Concediamo a Trump la smania del neofita, del dilettante allo sbaraglio. L'inesperienza fa commettere errori, non ha un brain-group, si appoggia a persone inadatte, che poi lo abbandonano, una gaffe dietro l'altra.
 
Gli suggeriamo però una ripassata alla storia recente degli USA, diciamo gli anni Settanta, Watergate, dice niente?

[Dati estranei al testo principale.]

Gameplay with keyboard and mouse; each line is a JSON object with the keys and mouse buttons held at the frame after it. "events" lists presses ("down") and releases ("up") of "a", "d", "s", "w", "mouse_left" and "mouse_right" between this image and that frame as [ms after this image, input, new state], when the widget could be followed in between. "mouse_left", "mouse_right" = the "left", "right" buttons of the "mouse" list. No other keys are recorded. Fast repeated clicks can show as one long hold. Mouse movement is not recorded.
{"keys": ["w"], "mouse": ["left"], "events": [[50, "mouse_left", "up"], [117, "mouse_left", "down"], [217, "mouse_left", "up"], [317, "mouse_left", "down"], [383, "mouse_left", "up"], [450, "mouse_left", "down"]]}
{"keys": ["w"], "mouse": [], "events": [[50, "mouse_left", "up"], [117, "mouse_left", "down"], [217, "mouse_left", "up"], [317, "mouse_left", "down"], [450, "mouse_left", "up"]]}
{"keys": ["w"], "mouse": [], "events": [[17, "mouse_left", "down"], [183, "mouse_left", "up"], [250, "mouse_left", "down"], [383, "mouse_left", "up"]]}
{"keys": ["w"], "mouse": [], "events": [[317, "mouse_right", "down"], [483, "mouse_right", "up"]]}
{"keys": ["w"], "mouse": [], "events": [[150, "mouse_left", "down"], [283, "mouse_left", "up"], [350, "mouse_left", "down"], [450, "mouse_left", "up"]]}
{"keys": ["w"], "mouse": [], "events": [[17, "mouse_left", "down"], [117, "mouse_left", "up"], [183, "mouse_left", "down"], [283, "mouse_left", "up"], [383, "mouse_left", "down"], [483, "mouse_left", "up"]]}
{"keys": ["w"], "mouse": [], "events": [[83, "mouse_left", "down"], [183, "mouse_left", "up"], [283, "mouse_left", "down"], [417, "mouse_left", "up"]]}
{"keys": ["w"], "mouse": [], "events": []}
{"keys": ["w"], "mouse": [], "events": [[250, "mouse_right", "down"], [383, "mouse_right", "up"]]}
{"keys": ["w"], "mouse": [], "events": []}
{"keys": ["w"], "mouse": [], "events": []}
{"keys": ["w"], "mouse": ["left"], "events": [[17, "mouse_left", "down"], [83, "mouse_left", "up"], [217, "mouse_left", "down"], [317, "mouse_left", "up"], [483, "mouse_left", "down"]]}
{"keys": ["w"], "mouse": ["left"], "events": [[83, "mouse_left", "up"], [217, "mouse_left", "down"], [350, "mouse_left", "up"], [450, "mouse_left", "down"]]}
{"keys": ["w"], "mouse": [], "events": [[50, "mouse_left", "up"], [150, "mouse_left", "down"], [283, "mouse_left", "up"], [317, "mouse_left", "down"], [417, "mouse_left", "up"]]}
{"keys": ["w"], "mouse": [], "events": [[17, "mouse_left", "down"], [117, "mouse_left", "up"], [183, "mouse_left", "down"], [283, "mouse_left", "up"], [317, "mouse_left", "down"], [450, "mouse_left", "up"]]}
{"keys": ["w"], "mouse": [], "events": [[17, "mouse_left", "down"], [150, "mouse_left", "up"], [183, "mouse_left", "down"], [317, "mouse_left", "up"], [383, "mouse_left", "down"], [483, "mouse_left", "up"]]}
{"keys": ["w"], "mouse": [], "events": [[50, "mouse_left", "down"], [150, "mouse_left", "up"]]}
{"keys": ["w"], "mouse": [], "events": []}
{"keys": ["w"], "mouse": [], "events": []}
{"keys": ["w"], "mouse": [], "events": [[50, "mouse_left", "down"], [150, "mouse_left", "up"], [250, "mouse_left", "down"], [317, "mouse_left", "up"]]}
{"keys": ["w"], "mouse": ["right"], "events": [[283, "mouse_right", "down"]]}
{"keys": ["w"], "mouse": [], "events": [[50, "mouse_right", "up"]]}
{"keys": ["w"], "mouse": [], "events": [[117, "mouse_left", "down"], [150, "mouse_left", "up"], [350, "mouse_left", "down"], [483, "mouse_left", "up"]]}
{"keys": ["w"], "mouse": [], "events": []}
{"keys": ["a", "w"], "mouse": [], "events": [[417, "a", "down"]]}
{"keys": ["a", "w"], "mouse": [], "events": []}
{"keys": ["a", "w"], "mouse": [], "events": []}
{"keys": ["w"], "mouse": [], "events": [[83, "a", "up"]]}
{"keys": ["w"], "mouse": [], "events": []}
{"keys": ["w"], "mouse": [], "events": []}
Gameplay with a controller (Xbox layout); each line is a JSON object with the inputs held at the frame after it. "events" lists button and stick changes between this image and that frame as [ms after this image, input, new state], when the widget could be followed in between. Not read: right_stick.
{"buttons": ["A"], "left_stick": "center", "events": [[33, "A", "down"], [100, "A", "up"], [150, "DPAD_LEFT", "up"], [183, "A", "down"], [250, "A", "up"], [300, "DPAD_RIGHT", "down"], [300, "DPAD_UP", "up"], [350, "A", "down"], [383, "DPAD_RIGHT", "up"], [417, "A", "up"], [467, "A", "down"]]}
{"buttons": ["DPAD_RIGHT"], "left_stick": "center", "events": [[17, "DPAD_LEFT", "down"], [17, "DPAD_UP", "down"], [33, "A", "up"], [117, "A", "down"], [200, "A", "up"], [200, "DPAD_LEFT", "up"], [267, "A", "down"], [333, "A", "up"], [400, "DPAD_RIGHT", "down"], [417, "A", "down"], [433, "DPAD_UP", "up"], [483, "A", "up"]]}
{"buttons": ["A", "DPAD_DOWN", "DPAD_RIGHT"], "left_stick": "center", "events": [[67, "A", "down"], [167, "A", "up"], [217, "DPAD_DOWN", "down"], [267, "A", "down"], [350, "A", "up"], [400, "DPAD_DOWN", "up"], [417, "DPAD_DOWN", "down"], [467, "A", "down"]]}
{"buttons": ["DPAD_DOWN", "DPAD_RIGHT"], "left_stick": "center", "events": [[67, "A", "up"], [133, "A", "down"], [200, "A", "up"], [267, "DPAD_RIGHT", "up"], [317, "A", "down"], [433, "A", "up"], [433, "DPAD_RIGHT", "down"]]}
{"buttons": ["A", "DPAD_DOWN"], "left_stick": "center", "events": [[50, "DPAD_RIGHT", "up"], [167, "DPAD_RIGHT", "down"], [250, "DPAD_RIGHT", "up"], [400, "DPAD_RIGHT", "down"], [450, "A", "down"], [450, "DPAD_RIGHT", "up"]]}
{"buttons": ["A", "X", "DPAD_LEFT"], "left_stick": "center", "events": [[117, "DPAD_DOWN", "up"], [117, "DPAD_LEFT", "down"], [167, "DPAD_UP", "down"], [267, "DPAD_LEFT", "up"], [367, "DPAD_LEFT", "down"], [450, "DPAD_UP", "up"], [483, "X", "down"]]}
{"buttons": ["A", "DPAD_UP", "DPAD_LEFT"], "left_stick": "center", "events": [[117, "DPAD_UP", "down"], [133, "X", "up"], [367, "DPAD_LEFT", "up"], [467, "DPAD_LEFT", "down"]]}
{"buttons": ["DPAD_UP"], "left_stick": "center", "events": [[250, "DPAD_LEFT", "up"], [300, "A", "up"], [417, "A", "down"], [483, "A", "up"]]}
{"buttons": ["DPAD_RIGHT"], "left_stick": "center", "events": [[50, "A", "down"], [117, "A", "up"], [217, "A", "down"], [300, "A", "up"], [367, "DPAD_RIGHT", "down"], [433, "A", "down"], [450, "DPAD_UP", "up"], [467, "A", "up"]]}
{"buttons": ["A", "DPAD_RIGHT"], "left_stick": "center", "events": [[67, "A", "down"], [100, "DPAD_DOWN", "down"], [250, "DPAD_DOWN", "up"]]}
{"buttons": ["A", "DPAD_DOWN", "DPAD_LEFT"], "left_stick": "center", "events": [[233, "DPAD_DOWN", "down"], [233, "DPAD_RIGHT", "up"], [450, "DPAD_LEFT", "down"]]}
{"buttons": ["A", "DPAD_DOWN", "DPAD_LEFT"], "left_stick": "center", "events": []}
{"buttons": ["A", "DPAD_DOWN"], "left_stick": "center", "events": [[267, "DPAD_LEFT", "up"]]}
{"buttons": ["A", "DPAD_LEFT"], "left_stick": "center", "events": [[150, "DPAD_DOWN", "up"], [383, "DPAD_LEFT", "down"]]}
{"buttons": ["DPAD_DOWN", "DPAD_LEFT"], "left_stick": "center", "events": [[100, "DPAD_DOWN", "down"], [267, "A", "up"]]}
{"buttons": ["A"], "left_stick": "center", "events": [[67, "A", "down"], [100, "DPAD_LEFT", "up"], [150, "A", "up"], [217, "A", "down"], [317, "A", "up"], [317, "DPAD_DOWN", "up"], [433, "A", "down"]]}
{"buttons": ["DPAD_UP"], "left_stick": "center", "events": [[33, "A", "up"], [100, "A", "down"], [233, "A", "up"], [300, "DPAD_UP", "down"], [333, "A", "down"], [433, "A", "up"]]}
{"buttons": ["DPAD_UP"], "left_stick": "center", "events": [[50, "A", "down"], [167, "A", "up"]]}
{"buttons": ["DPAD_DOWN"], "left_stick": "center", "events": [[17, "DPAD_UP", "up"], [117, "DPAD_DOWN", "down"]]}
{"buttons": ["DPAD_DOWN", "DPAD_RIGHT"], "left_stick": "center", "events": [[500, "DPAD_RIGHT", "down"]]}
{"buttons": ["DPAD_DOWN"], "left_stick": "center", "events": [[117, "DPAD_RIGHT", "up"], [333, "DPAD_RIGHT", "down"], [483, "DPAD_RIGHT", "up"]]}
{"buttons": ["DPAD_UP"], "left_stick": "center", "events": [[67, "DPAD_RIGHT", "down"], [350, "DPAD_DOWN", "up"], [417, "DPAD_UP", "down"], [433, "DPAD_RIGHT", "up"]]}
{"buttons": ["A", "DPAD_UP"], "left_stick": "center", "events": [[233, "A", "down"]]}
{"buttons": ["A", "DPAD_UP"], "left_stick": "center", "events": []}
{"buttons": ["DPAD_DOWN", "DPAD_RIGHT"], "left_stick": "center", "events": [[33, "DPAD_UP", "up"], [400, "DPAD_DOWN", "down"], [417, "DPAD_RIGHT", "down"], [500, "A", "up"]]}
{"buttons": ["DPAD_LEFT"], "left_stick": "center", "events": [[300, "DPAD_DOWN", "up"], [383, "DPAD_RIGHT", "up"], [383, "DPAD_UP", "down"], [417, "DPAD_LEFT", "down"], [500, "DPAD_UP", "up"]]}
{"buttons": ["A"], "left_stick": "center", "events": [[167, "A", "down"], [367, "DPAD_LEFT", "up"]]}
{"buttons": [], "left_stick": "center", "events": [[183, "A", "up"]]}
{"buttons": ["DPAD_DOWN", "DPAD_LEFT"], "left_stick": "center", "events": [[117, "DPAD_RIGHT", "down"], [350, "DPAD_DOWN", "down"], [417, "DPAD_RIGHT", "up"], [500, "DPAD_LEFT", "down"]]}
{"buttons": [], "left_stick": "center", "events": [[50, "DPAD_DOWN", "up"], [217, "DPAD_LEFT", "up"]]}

Due cronisti del “Washington Post”, Carl Bernstein e Bob Woodward, scoprirono le “cimici” fatte mettere dal Partito Repubblicano nel quartier generale del Partito Democratico, e da lì partì il procedimento di impeachment: durò due anni (1972-1974) e portò alle dimissioni di Richard Nixon, che non era un poveraccio.
 
La stampa ha avvisato Trump: non ci saranno sconti, né sul conflitto di interessi, né sul passato di tasse pagate all'italiana, né altre cosucce che dovessero emergere grazie a un giornalismo che ha una solida tradizione e non è accomodante come il nostro, ansioso di coccole. Anche se ha scelto il contatto diretto col popolo (e col suo stesso partito) attraverso i social, dove ha circa 40 milioni di followers, non può non tenerne conto a lungo senza pagare pegno.
 
Gli conviene cambiar passo, ascoltare le critiche, coinvolgere gli altri nelle scelte che farà, qualche compromesso: la politica è anche questo. Solo così potrà pensare a un secondo mandato. Continuando così rischia di non finire il primo.